-- START --
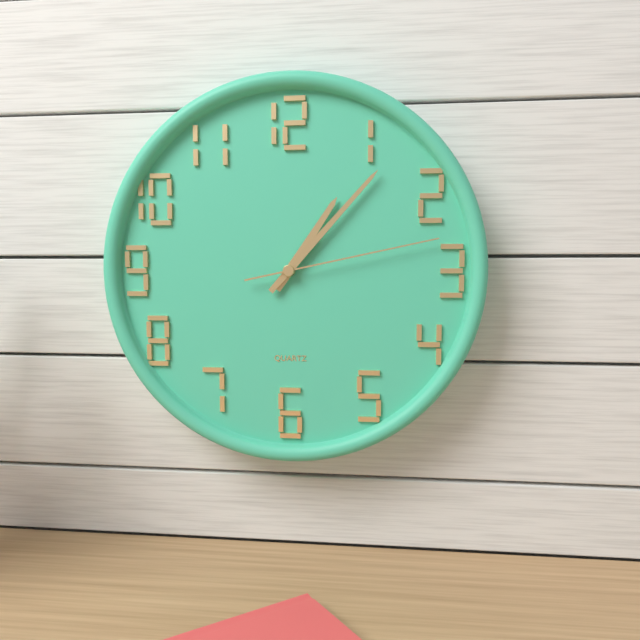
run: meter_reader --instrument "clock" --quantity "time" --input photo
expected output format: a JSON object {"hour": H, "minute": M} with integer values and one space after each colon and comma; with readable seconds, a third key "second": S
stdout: {"hour": 1, "minute": 7, "second": 13}
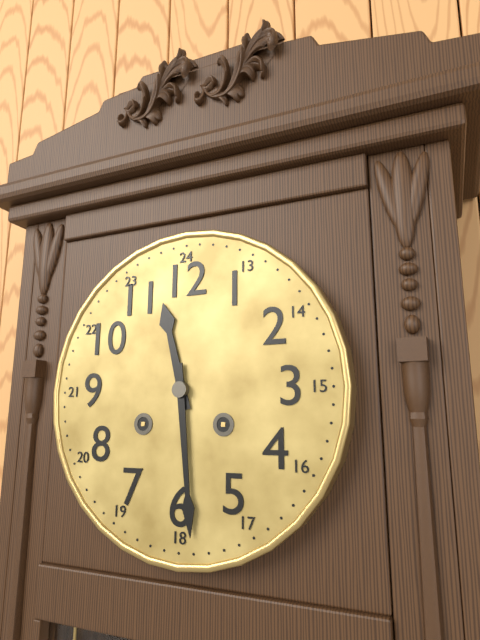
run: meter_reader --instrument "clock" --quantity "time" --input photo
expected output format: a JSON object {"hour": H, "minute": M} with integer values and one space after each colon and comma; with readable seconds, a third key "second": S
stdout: {"hour": 11, "minute": 29}
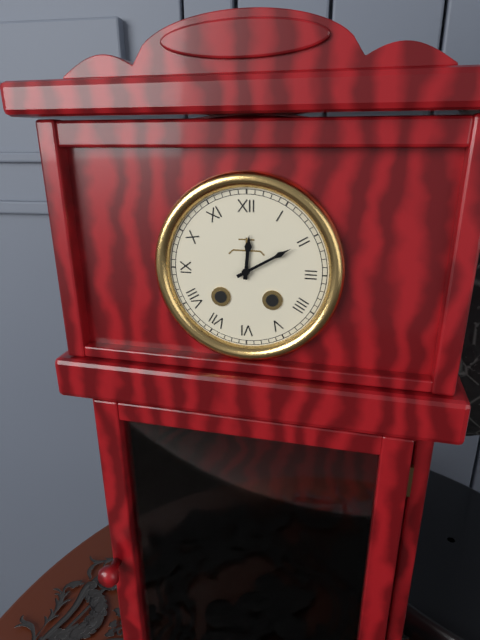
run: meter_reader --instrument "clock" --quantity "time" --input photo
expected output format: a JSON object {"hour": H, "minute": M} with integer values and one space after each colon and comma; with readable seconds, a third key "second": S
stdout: {"hour": 12, "minute": 10}
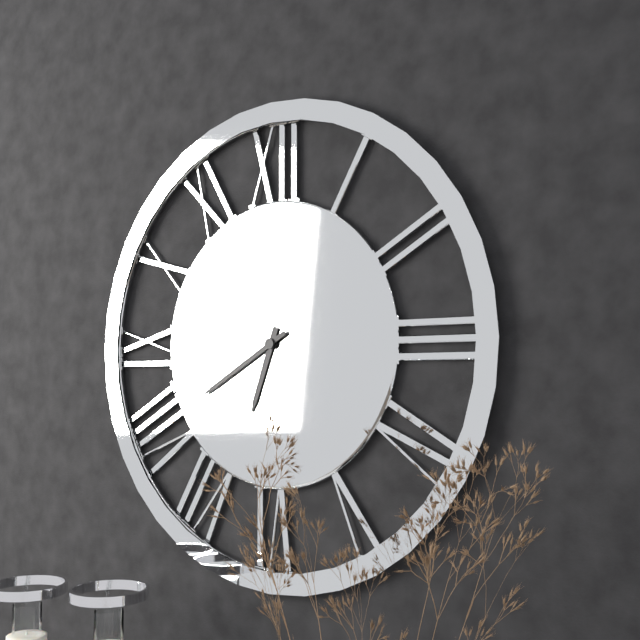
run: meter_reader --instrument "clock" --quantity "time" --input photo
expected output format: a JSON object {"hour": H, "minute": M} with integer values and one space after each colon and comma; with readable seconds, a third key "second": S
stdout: {"hour": 6, "minute": 40}
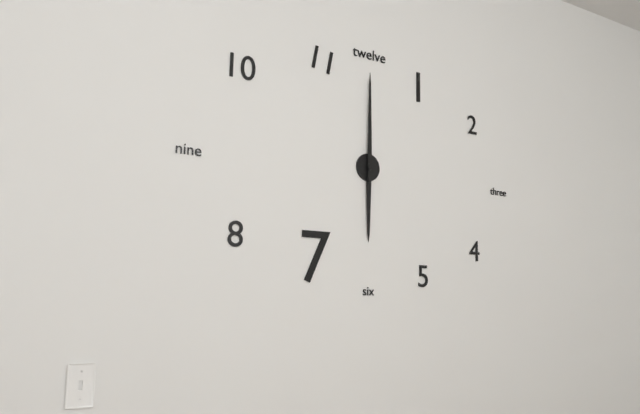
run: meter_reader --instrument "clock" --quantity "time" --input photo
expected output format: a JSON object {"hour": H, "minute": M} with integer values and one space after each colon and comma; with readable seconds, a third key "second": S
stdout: {"hour": 6, "minute": 0}
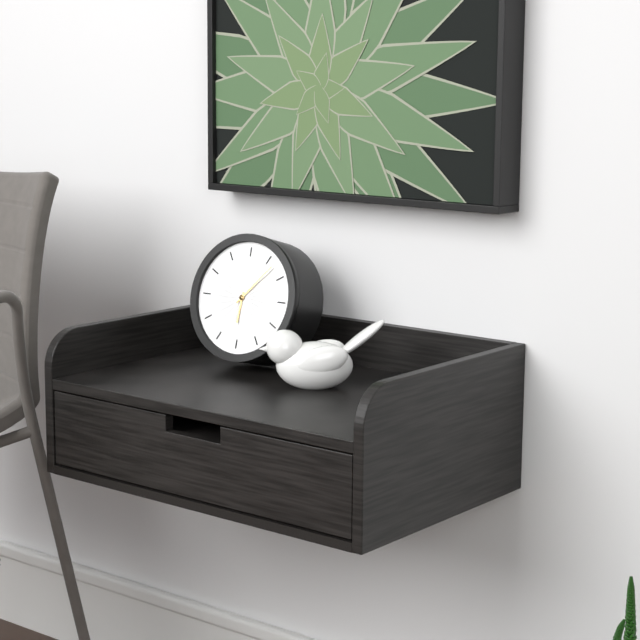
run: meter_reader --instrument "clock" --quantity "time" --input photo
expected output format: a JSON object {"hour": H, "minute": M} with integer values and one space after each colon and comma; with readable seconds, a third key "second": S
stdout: {"hour": 6, "minute": 7}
-- END --
### DIRECTIONS FOR THIS TASK
Echo all of the lines above word for word, leaving out the pictures.

### RESPONSE
run: meter_reader --instrument "clock" --quantity "time" --input photo
expected output format: a JSON object {"hour": H, "minute": M} with integer values and one space after each colon and comma; with readable seconds, a third key "second": S
stdout: {"hour": 1, "minute": 7, "second": 13}
run: meter_reader --instrument "clock" --quantity "time" --input photo
expected output format: a JSON object {"hour": H, "minute": M} with integer values and one space after each colon and comma; with readable seconds, a third key "second": S
stdout: {"hour": 11, "minute": 29}
run: meter_reader --instrument "clock" --quantity "time" --input photo
expected output format: a JSON object {"hour": H, "minute": M} with integer values and one space after each colon and comma; with readable seconds, a third key "second": S
stdout: {"hour": 12, "minute": 10}
run: meter_reader --instrument "clock" --quantity "time" --input photo
expected output format: a JSON object {"hour": H, "minute": M} with integer values and one space after each colon and comma; with readable seconds, a third key "second": S
stdout: {"hour": 6, "minute": 40}
run: meter_reader --instrument "clock" --quantity "time" --input photo
expected output format: a JSON object {"hour": H, "minute": M} with integer values and one space after each colon and comma; with readable seconds, a third key "second": S
stdout: {"hour": 6, "minute": 0}
run: meter_reader --instrument "clock" --quantity "time" --input photo
expected output format: a JSON object {"hour": H, "minute": M} with integer values and one space after each colon and comma; with readable seconds, a third key "second": S
stdout: {"hour": 6, "minute": 7}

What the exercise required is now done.